+++ DATA SUPPLIED +++
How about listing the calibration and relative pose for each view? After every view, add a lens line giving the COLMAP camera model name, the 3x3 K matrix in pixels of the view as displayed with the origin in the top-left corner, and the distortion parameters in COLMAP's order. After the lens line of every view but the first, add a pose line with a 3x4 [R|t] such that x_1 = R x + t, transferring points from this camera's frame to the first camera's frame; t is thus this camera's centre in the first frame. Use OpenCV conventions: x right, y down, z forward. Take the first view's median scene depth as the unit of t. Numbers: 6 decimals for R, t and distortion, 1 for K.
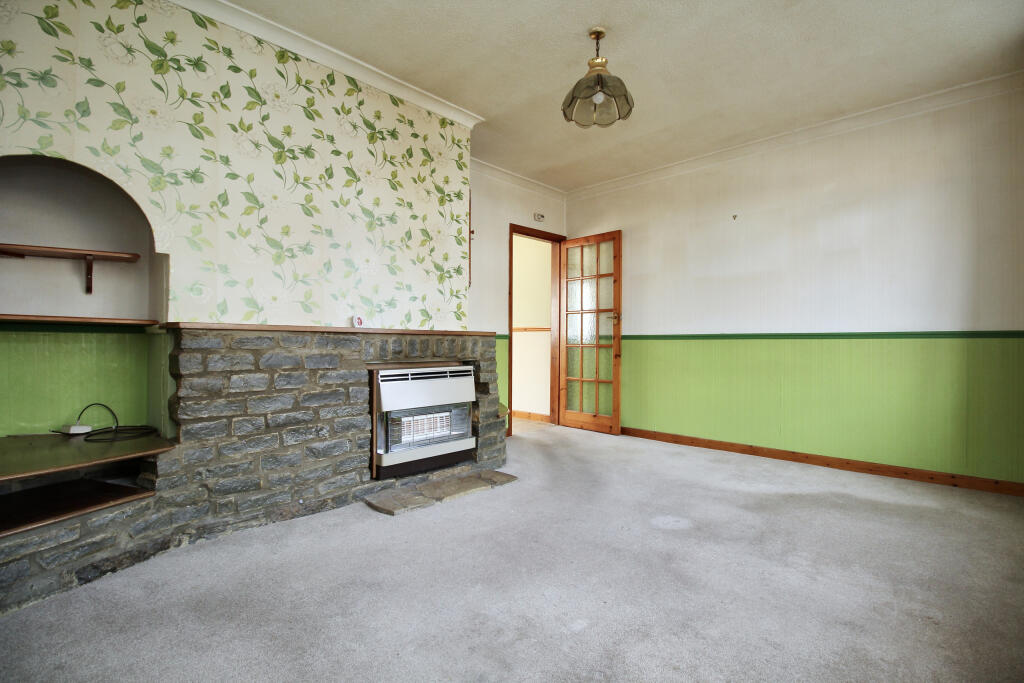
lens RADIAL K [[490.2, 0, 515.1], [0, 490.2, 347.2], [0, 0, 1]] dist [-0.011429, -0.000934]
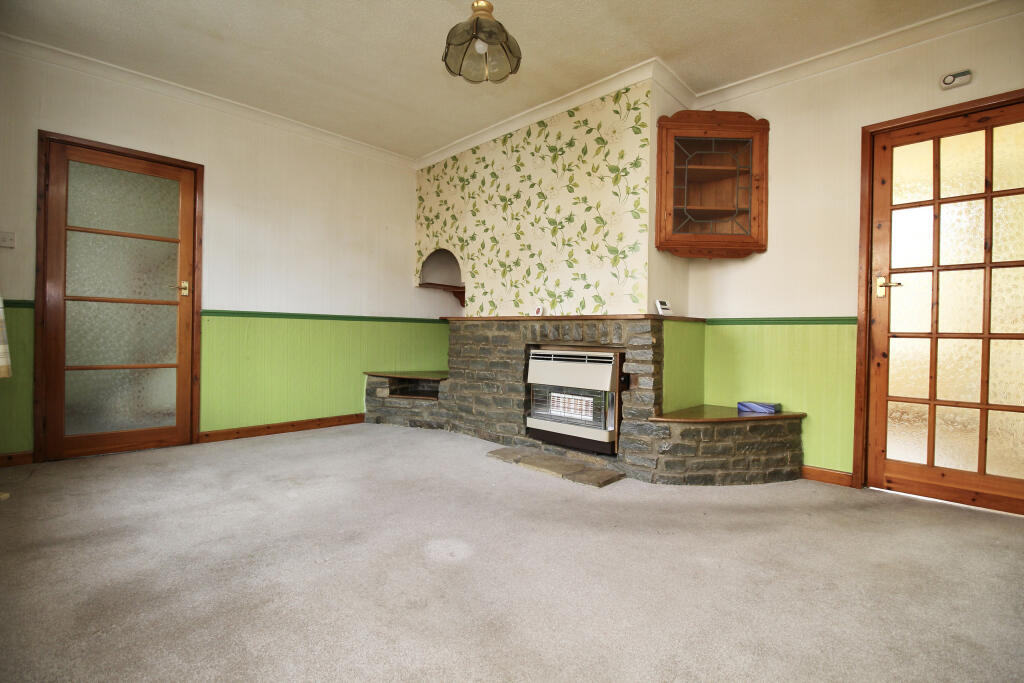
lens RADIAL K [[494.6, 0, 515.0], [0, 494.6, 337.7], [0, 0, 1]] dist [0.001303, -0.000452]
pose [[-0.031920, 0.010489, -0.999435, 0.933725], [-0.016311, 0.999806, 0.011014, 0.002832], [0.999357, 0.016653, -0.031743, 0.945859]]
+++
+++ DATA SUPPLIED +++
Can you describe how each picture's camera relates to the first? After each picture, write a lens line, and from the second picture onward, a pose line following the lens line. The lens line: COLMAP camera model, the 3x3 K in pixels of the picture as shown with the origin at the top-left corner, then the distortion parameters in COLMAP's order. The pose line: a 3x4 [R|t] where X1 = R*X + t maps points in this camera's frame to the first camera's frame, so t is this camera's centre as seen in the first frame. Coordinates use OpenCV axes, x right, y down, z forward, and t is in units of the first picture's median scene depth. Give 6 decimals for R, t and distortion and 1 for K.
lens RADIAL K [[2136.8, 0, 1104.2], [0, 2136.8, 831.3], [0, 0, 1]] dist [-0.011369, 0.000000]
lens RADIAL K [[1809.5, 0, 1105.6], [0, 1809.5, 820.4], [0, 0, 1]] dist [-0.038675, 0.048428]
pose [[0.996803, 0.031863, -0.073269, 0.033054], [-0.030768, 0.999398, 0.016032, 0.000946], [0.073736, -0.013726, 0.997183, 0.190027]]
+++
ACTION ITEM
Convert the lines from the one containing "How about listing" through the one containing "0.016653, -0.031743, 0.945859]]" into a numbered list, skipping any blank lines. Leave the pictures out of the answer.

SOLUTION TO THE PROBLEM
1. How about listing the calibration and relative pose for each view? After every view, add a lens line giving the COLMAP camera model name, the 3x3 K matrix in pixels of the view as displayed with the origin in the top-left corner, and the distortion parameters in COLMAP's order. After the lens line of every view but the first, add a pose line with a 3x4 [R|t] such that x_1 = R x + t, transferring points from this camera's frame to the first camera's frame; t is thus this camera's centre in the first frame. Use OpenCV conventions: x right, y down, z forward. Take the first view's median scene depth as the unit of t. Numbers: 6 decimals for R, t and distortion, 1 for K.
2. lens RADIAL K [[490.2, 0, 515.1], [0, 490.2, 347.2], [0, 0, 1]] dist [-0.011429, -0.000934]
3. lens RADIAL K [[494.6, 0, 515.0], [0, 494.6, 337.7], [0, 0, 1]] dist [0.001303, -0.000452]
4. pose [[-0.031920, 0.010489, -0.999435, 0.933725], [-0.016311, 0.999806, 0.011014, 0.002832], [0.999357, 0.016653, -0.031743, 0.945859]]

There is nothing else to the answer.